Я помню, открываются какие-то двери (это происходит в 1918 году, в Одессе, у одного из местных меценатов, который пригласил нас, группу молодых одесских поэтов, для встречи с недавно прибывшими в наш город петербургскими литераторами, в том числе и с Алексеем Толстым), и в раме этих дверей, как в раме картины, стоит целая толпа знаменитых людей. Тотчас же я узнаю Толстого по портрету Бакста. Это он, он! Надо сказать, что наша группа (в ней, между прочим, среди других начинали также и такие впоследствии крупные деятели советской литературы, как Эдуард Багрицкий и Валентин Катаев) относилась к Алексею Толстому сложно: он не мог, разумеется, не вызывать в нас восхищения, однако в то время, как восхищение наше, скажем, Буниным или Александром Блоком было чистым, восхищаться Алексеем Толстым – писателем, вошедшим в литературу позже, чем названные, – мешало нам как раз то рассуждение, что вот, мол, не слишком старше нас, а смотрите, как уже знаменит… Словом, мы восхищались Алексеем Толстым именно так, как восхищаются старшим братом, – не без оттенка некоторого раздражения, некоторой зависти. При такой предпосылке, естественно, могло бы случиться и так, что мы встретили бы его со сдержанностью… Но нет, я смотрю на товарищей и вижу на их лицах радость! Ну конечно же, поскольку мы и всегда в глубине души понимали, что глупо ставить себя – начинающих! – на один уровень с автором «Хромого барина» и «Парижских рассказов», то теперь, когда он появился перед нами во всем своем очаровании, эта наша мальчишеская заносчивость улетучилась мгновенно!
Так вот какой он! Эта наружность кажется странной – может быть, даже чуть комической. Тогда почему же он не откажется хотя бы от такого способа носить волосы – отброшенными назад и круто обрубленными над ушами? Ведь это делает его лицо, и без того упитанное, прямо-таки по-толстяцки округлым! Также мог бы он и не снимать на такой длительный срок пенсне (уже давно пора надеть, а он все держит его в несколько отведенной в сторону руке) – ведь видно же, что ему трудно без пенсне: так трудно, что переносицей его даже завладевает тик! Странно, зачем он это делает? И вдруг понимаешь: да ведь он это нарочно! Ловишь переглядывание между ним и друзьями… Да, да, безусловно, так: он стилизует эту едва намеченную в его облике комичность! Развлекая и себя и друзей, он кого-то играет. Кого? Не Пьера ли Безухова? Может быть! А не показывает ли он нам, как должен выглядеть один из тех чудаков помещиков, о которых он пишет?
– Толстой! – представляется он первому из нас, кто к нему поближе.
Представляется следующему:
– Толстой!
И дальше:
– Толстой! Толстой! Толстой!
Мы – южане, и мы еще никогда не слышали такого выговора.
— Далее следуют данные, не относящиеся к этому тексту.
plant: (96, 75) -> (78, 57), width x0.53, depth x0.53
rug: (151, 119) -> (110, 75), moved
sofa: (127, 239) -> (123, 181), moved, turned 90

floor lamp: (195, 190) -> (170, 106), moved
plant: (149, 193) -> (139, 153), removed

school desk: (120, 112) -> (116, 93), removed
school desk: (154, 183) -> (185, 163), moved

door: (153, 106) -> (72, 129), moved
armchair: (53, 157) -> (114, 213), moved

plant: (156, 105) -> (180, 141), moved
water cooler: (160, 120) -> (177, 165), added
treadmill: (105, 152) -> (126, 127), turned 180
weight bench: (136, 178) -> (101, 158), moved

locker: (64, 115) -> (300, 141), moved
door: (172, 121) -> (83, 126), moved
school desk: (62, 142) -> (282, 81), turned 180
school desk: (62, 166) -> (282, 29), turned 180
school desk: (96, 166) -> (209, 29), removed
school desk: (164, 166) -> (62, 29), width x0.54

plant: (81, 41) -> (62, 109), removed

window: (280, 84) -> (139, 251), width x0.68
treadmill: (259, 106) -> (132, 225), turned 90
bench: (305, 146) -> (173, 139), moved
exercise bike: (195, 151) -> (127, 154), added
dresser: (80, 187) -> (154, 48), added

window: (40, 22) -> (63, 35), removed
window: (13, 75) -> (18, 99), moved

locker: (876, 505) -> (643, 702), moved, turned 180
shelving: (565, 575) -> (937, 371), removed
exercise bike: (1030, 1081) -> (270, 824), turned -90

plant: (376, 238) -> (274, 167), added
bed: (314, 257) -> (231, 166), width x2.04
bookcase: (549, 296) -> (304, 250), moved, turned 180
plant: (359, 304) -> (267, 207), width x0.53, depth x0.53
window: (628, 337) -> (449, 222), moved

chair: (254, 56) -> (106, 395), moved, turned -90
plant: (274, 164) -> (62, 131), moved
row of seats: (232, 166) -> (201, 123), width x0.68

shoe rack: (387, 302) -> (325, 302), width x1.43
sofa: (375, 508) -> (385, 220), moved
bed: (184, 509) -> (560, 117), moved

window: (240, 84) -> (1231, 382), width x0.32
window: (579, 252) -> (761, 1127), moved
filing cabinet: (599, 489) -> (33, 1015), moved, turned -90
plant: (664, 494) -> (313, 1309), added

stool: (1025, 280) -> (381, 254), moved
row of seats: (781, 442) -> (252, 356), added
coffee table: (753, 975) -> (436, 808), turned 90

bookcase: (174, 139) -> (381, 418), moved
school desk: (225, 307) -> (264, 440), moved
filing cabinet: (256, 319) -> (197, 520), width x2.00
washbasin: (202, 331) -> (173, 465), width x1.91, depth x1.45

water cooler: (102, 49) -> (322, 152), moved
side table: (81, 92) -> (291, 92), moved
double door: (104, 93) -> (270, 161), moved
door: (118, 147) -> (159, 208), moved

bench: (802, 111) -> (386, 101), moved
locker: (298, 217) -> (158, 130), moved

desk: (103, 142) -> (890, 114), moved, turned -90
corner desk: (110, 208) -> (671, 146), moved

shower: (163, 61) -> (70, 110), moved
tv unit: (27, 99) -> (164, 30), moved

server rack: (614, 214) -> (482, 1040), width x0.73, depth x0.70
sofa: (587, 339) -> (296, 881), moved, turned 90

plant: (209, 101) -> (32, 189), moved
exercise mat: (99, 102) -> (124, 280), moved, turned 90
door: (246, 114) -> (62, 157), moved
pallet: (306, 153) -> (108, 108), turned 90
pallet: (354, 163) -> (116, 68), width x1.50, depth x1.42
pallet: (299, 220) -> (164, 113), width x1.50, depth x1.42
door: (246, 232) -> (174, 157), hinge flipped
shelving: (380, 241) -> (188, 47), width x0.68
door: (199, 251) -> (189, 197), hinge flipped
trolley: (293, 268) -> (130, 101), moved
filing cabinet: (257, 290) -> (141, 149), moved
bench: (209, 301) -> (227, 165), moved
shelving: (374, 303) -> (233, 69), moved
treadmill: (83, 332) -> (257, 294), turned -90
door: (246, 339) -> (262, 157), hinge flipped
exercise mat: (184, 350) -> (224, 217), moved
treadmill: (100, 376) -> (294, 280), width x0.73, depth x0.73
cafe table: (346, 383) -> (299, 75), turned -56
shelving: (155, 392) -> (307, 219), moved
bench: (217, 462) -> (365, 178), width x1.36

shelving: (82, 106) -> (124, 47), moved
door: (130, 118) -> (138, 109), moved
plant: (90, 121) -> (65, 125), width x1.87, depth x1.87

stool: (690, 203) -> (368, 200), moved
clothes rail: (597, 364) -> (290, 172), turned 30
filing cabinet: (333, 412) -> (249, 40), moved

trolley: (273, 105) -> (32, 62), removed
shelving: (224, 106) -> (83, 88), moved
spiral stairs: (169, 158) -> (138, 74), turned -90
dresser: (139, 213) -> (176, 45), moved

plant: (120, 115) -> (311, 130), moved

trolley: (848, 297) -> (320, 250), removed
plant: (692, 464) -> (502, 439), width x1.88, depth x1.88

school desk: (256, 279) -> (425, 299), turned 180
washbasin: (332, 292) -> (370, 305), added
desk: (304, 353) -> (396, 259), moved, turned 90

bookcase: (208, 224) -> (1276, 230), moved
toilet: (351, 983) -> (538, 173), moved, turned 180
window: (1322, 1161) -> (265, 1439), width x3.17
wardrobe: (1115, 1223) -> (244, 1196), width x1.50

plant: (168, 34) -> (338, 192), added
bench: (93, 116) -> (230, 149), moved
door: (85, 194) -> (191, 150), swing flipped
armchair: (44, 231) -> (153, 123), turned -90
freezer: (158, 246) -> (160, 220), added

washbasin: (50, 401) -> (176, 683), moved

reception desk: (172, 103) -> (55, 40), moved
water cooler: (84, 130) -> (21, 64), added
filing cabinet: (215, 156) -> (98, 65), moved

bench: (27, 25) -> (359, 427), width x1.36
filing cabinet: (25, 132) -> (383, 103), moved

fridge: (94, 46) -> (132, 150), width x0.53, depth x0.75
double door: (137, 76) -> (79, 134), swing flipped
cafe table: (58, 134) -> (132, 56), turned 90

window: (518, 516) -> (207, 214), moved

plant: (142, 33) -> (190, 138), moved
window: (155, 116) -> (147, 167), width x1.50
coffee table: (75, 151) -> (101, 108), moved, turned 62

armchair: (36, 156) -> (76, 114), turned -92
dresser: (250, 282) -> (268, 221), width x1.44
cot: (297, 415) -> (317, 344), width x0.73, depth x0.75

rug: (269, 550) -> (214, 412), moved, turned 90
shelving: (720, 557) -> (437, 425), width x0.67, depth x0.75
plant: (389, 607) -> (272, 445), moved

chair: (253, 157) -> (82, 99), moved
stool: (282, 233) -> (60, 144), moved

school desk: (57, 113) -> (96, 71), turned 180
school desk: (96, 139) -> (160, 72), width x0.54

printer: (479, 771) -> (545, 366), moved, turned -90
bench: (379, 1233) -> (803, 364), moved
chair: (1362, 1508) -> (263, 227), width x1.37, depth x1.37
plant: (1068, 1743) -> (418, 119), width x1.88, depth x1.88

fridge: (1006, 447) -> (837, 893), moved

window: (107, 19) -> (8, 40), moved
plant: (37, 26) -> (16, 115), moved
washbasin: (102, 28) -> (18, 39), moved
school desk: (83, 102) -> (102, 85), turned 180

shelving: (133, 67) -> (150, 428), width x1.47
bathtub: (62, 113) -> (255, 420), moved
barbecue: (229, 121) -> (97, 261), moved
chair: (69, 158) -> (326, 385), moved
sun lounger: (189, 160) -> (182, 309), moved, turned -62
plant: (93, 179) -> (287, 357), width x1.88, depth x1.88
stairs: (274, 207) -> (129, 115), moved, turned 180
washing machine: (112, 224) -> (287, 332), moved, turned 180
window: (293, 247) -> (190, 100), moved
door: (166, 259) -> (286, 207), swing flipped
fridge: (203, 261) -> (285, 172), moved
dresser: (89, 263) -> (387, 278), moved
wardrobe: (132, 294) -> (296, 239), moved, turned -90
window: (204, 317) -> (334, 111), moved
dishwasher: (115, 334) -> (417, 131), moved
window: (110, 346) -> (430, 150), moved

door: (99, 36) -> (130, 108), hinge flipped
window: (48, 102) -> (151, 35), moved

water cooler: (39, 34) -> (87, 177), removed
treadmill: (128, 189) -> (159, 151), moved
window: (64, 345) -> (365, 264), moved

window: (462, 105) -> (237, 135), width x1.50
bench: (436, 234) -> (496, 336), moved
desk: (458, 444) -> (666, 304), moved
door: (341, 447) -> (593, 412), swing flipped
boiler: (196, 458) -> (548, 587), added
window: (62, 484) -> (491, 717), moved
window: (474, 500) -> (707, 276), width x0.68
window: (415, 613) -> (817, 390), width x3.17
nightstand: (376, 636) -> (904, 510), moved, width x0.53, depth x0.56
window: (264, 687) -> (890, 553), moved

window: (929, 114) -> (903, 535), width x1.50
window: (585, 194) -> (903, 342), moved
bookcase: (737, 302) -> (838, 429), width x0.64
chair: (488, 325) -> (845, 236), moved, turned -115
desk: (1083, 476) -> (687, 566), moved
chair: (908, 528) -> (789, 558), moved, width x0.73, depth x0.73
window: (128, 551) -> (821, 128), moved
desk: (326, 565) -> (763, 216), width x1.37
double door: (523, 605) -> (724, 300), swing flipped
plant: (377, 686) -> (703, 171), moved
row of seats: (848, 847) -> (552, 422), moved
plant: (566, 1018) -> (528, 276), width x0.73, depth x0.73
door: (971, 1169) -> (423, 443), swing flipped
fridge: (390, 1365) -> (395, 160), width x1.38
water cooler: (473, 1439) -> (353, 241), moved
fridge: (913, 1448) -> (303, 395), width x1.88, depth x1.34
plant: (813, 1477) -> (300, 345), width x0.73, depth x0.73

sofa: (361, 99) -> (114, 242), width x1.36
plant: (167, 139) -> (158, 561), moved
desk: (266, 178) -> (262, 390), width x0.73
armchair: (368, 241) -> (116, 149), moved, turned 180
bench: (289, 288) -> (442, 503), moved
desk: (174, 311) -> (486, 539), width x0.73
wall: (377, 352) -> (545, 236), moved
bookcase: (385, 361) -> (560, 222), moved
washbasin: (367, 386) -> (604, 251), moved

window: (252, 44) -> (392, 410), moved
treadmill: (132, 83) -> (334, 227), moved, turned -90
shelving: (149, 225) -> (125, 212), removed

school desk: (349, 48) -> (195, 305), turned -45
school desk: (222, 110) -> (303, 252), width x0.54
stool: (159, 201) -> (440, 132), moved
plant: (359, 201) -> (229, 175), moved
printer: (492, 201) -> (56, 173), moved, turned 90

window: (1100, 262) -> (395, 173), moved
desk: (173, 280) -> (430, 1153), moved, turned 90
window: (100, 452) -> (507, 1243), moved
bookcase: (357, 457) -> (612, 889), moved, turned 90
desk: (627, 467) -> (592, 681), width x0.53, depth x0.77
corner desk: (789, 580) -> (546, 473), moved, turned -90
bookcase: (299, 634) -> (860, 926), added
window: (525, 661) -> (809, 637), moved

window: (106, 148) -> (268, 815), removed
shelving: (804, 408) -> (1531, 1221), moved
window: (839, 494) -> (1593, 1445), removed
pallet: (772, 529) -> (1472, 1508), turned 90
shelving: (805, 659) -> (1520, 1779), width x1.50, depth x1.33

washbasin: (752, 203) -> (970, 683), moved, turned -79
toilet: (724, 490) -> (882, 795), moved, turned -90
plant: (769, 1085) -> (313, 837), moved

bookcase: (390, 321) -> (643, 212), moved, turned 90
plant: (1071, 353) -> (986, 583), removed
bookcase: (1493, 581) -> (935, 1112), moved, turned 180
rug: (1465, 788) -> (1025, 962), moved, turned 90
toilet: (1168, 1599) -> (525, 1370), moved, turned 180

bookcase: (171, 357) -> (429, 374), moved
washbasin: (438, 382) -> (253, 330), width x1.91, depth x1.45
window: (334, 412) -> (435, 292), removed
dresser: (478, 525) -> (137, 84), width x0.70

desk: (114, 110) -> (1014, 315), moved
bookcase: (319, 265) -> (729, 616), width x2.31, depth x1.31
Впечатление настолько сильное, что тут же им хочется поделиться… Я ищу руку соседа, вот она уже в моей (как видно, и он искал мою!), и следует рукопожатие, как бы говорящее: «Да, да, еще бы! Я в восторге! А ты?»
– Толстой! – льется музыка русской речи. – Толстой! Гляди, Амари, кошка у аквариума!
Пока гонят кошку, мы с жадностью рассматриваем того, к кому он обратился. Он вошел вместе с ним, этот Амари. Кто он? Амари! Это что же фамилия? Имя?
– Миллионер, – произносит кто-то поблизости шепотом.
– Миллионер? – переспрашивает кто-то довольно громко, не то не поняв, не то в ошеломлении от того, что видит миллионера.
Его толкают под бок – тише, мол, что ты! Лицо миллионера поворачивается на шум и на некоторое время становится нам, стоящим в этом месте (в том числе и мне), хорошо видным. Попав в зеленый отблеск абажура, оно и само приобретает зеленую окраску, а так как это лицо с обвисшими на краях, как у викинга, усами красиво, то, став зеленым, оно не стало смешным, а, наоборот, жутким, – казалось, что медленно погружается на дно утопающий. Что ж, не далек срок, когда они и в самом деле погрузятся на дно – русские миллионеры!